---- Material to process

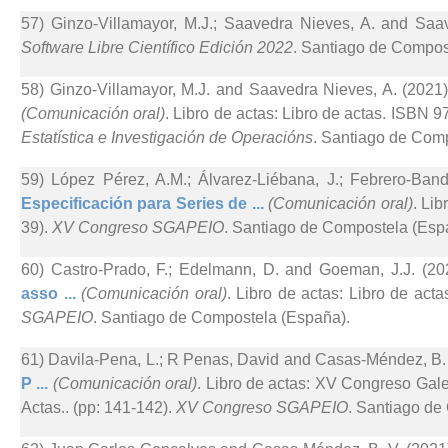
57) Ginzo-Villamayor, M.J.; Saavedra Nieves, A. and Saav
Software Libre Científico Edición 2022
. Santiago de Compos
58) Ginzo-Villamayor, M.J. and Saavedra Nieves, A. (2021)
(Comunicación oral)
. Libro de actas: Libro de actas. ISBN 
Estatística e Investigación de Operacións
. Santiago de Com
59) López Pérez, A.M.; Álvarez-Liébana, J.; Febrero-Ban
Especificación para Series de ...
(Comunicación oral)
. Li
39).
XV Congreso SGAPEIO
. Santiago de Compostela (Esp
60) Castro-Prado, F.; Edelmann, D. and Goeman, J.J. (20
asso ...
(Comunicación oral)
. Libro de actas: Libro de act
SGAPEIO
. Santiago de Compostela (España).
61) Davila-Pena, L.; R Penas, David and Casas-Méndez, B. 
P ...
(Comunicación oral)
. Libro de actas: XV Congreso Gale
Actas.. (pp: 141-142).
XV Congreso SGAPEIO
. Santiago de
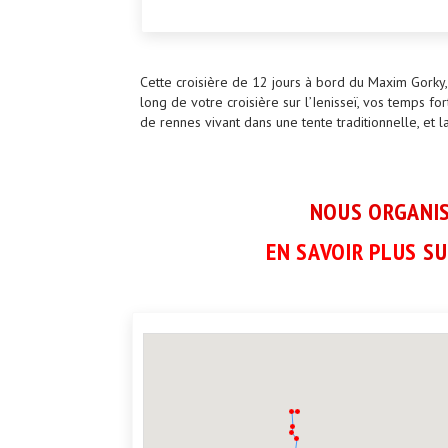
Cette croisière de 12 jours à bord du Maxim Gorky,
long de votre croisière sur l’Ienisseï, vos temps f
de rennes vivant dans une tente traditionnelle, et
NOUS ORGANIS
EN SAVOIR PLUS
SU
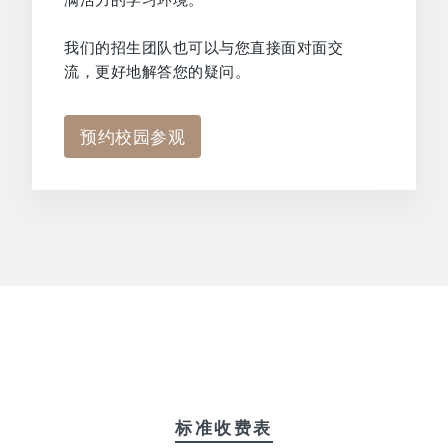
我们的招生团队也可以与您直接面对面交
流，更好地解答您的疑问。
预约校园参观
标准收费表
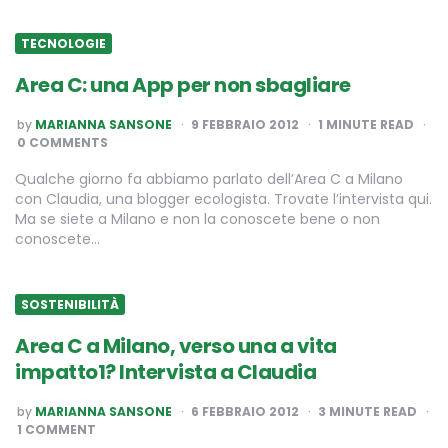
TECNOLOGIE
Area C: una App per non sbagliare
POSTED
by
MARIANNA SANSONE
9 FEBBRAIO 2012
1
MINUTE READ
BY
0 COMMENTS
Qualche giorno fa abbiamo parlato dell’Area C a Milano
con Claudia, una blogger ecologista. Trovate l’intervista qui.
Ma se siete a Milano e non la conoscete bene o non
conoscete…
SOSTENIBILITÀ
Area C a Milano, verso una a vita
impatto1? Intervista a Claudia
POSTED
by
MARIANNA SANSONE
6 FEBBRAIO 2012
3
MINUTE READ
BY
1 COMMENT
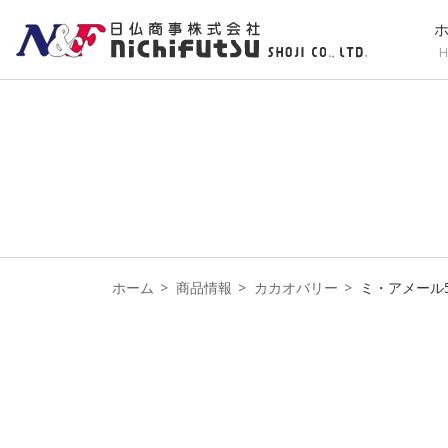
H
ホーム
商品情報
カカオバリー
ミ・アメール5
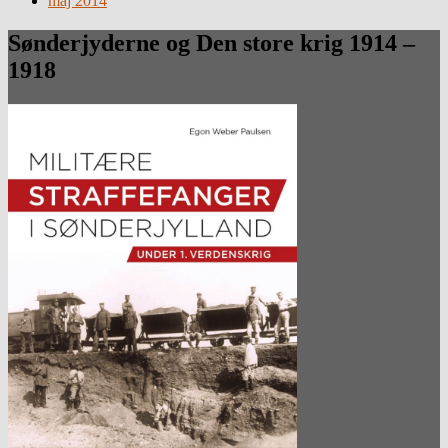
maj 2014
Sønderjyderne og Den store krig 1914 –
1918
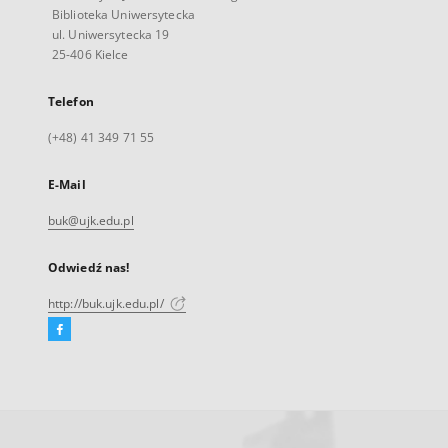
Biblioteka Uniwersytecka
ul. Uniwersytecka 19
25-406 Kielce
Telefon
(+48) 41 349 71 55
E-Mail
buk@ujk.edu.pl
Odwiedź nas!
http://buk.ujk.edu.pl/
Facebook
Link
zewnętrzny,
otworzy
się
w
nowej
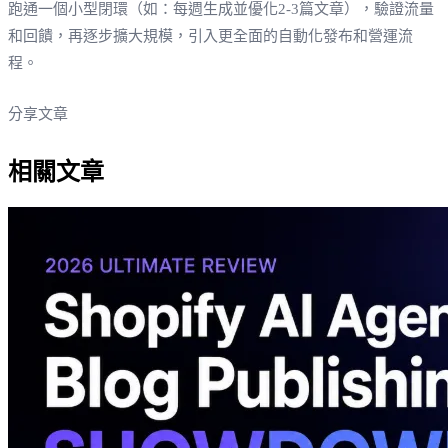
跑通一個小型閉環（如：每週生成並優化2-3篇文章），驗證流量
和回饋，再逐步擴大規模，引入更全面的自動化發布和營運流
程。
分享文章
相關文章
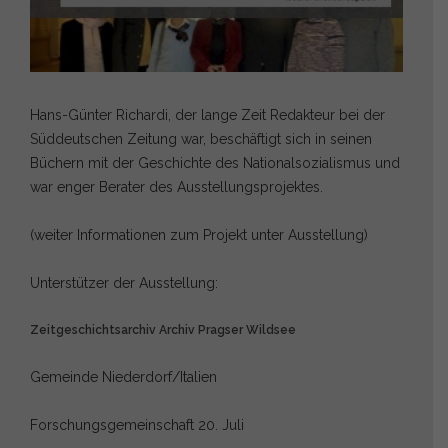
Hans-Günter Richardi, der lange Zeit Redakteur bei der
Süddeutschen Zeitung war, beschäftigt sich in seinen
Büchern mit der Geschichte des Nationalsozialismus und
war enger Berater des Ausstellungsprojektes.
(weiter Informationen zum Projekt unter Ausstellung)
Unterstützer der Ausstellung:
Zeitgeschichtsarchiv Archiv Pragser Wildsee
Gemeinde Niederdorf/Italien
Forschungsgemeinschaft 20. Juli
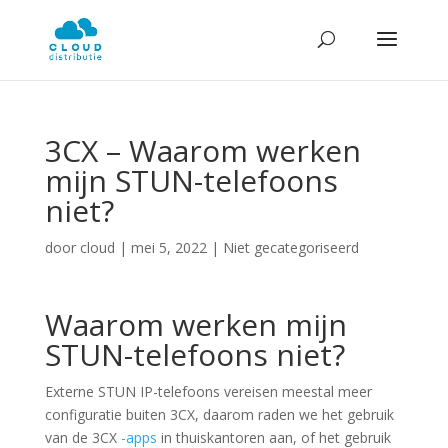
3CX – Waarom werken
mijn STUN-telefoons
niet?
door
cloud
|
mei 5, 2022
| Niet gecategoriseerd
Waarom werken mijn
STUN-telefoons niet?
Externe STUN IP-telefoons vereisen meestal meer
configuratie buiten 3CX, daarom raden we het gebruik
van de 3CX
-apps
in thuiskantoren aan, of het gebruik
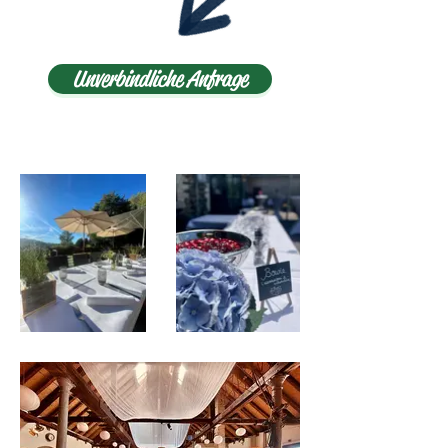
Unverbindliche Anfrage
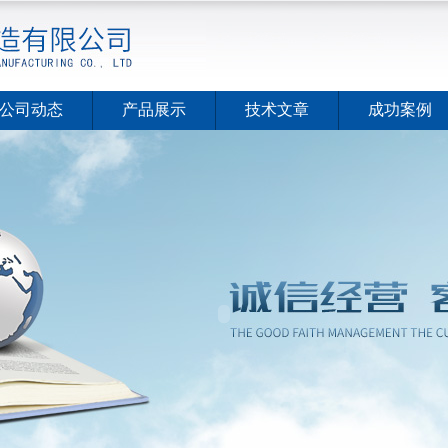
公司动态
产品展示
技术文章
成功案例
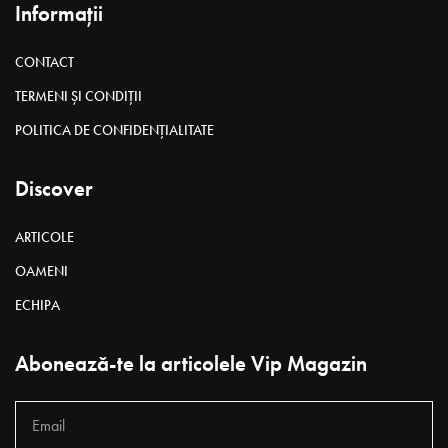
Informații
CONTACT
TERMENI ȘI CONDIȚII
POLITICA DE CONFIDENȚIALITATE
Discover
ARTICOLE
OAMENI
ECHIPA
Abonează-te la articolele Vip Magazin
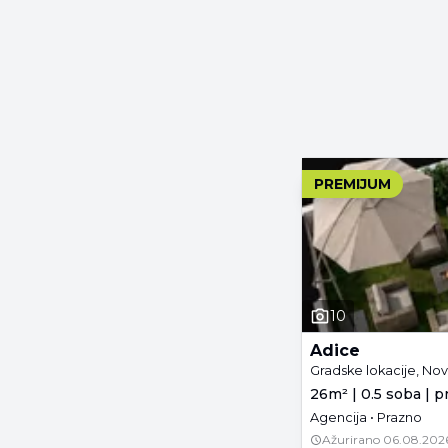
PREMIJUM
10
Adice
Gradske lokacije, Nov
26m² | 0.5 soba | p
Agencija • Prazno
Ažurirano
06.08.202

--------
---- Material to process

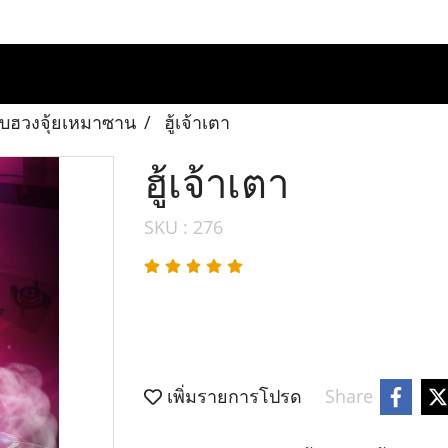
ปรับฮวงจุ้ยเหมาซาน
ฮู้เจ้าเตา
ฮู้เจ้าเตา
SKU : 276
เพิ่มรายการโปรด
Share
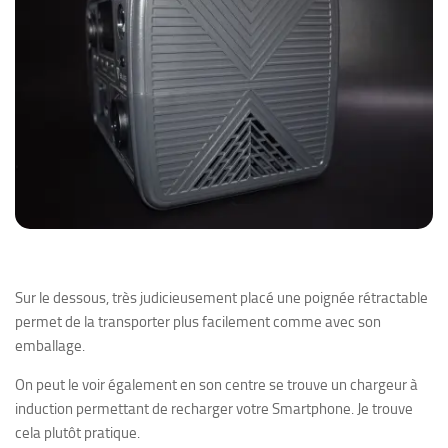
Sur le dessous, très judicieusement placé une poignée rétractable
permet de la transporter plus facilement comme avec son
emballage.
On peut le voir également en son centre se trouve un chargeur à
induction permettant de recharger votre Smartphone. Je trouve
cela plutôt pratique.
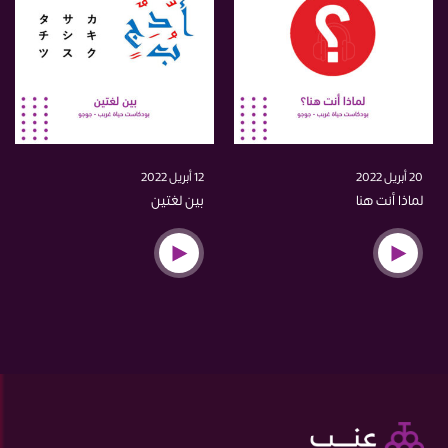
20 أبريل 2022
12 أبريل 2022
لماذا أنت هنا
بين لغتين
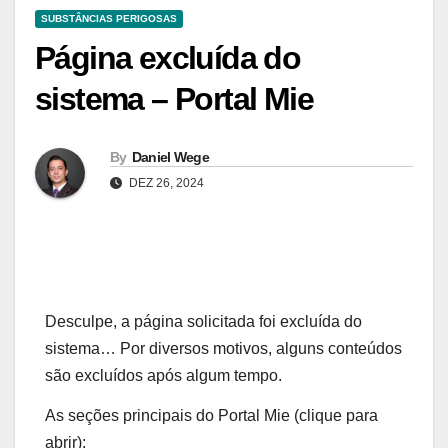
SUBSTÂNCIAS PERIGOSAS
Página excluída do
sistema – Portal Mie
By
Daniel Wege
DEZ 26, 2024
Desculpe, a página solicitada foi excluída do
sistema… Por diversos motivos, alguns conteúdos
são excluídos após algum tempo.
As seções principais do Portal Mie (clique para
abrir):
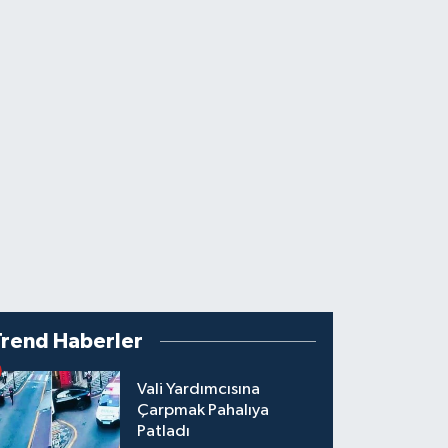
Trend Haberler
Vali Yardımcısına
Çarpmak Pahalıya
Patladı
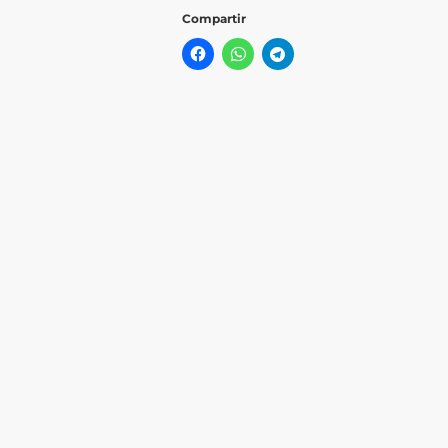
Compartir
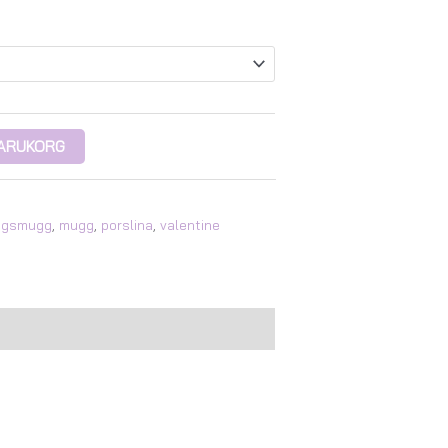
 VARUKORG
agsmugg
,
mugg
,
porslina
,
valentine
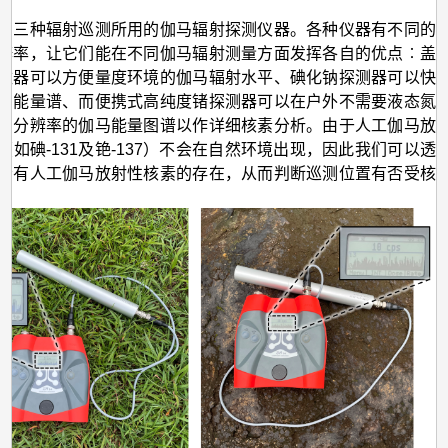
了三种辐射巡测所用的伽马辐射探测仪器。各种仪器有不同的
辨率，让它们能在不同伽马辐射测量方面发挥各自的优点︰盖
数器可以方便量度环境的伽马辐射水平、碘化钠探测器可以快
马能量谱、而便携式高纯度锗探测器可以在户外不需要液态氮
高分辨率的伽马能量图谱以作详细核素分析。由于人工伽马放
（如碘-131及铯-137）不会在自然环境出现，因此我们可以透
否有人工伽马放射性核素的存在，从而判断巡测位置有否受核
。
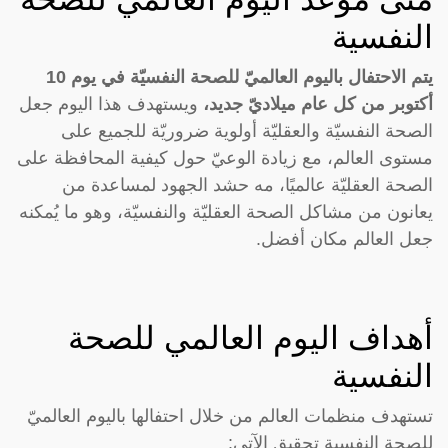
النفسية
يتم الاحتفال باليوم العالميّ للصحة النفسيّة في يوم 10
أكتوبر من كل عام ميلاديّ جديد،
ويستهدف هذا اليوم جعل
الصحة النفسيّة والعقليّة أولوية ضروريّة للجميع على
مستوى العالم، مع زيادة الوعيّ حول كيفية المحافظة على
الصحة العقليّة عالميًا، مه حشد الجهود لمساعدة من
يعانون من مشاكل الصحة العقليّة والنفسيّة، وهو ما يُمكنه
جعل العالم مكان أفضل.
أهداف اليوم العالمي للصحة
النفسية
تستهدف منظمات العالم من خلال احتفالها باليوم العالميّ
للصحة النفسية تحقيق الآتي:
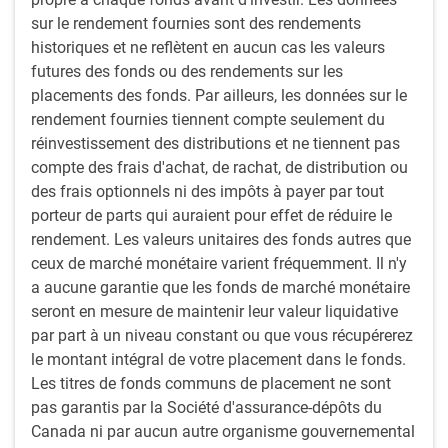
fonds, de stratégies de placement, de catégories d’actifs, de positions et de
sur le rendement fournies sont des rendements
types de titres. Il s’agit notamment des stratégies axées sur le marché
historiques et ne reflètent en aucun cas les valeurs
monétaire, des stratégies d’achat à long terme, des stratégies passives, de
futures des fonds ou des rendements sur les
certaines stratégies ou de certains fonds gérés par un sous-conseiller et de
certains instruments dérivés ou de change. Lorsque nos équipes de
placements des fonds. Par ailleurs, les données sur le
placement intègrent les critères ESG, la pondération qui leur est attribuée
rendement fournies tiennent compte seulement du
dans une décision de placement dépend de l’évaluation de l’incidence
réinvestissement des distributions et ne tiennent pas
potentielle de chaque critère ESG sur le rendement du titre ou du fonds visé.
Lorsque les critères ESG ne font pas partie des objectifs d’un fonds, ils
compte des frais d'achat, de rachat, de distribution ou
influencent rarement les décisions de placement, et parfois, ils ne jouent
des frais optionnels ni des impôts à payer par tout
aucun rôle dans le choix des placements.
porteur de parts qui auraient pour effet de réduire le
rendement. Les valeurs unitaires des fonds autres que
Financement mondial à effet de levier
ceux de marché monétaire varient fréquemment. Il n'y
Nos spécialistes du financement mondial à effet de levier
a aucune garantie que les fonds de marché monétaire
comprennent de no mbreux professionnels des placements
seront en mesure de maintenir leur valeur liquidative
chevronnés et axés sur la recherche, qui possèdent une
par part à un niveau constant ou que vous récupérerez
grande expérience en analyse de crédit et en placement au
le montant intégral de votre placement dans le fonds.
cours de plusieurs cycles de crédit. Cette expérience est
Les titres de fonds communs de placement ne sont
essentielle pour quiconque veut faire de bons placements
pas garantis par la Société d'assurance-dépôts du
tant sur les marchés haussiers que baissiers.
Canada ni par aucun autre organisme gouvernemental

--------

Instructions to follow =
What the answer needs is every line from the data above with "votre" in it.

Written reply =
long de votre croisière sur l’Ienisseï, vos temps f
induction permettant de recharger votre Smartphone. Je trouve
le montant intégral de votre placement dans le fonds.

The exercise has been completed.